Once a backer of Fast Track and NAFTA, Rep. McDermott recently voted against handing over Congress' trade- negotiating authority to President Bush. Part of Rep. McDermott's turnaround on trade is attributable to Seattle's increased anti-globalization activism following the 1999 WTO [meetings], but part is also due to Joe Szwaja. Two years ago, Szwaja ran a terrific grassroots campaign that spotlighted an entrenched incumbent's record as a booster of corporate-managed trade. Joe won a lot of votes (the highest percentage for anyone running as a Green for federal office) and, in doing so, pushed McDermott back into line with key Democratic constituency groups like environmentalists and organized labor. My union local [Office & Professional Employees International Union (OPEIU) Local 8] endorsed Joe Szwaja in that race, and I'm proud of it.
If you want to see what Joe is up to these days, dial up www.joeszwaja.org. It's his new Web site, and you'll find him there weighing in on issues national and international, local and statewide.
Mike Maloney
Seattle
CAIN DEFENDS CANDIDACY
I don't deny anything about my past ["The Mark of Cain," Jan. 24]. I am not proud of what I did. If you have made mistakes, serious or otherwise, you have two choices: You can either learn from them or run from them. I paid my debt to society through the court system. I paid my fines and served my time. I have been held accountable for my actions. Should I let what I did when I was a juvenile hold me back from seeking social, economic, and environmental justice? I think not. In today's world, we are lucky if half of the electorate even gets out of the lazy chair to vote.
There are so many social and economic issues, from an unjustifiable third runway to the "privatization" and gentrification of the working waterfront, where the Port of Seattle [POS] has forgotten both its mission and its master—the economic welfare of the people of King County.
These and other issues are why, despite my "troubled" history, I thankfully received the support and votes [when I ran for Port Commission] of so many King County residents, who also are demanding justice from the POS.
Christopher R. Cain
via e-mail
WRONG TARGET
Hate to say it, but I think you folks blew it with the piece attacking Port of Seattle critic Chris Cain for being an ex-felon ["The Mark of Cain," Jan. 24].
Cain acknowledges that he screwed up badly, getting arrested as a young man 16 years ago, but he served his 90 days and that should be enough. Our state's system for restoring voting rights of ex-felons is so byzantine that plenty of people get caught in the technicalities. As a result, we have one of the most regressive situations in the country on ex-felon voting rights, right up there with the states of the old Confederacy, who passed their laws explicitly to disenfranchise blacks during Jim Crow.
Cain did also pay his taxes, if belatedly. It wasn't tax evasion. From what the article says, he ran short on cash and eventually squared things away. I'd balance that relatively minor sin against the wonderful job he's done raising the immense array of abuses by the Port. I'm also troubled that you describe Patricia Stambor as a presumably neutral "good government advocate." Pat was on the stacked-deck commission that recommended [bringing] yachts into Fishermen's Terminal to begin with.

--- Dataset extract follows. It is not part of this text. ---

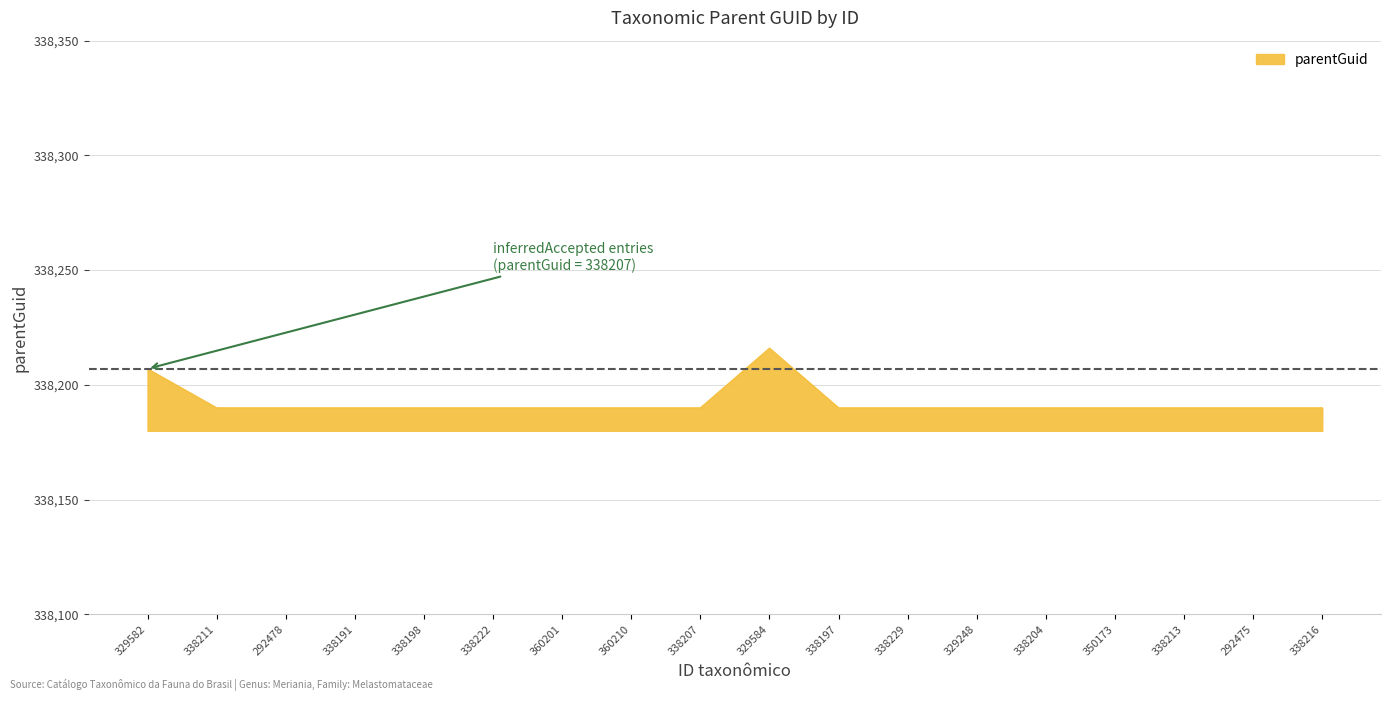

Approximately how many times larger is the value at 338197 compared to 338191?

1.0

Her husband Howard Stambor's law firm, Summit Law Group, proudly lists the Port as a client. I'd hardly call her a neutral observer. The Weekly has done some good reporting on the Port and its abuses, but given its massive impact on our community and creation of massive corporate boondoggles like the $150 million it sunk into Bell Street Marina and the cruise ship terminal, you'd be better off investigating the Port's mini-Enron alliances than attacking those individuals who are trying to bring some belated accountability.
Paul Loeb
West Seattle
WRONG Rx
If Roger Downey's purpose was to stir up fear of natural medicine, he mixed the wrong prescription in "What You 'Know' Could Hurt You" [Jan. 24].
He fumes about [people] being suckers for allowing themselves to be taken in by the "financial clout of the food-supplement lobby," but most of his examples have nothing to do with food supplements.
Many of his examples did not come from the alternative-health community at all: Cholesterol causes heart disease; ibuprofen is better than aspirin; low-calcium diets prevent kidney stones. This is the dogma of the dominant medical societies and the drug companies that support them.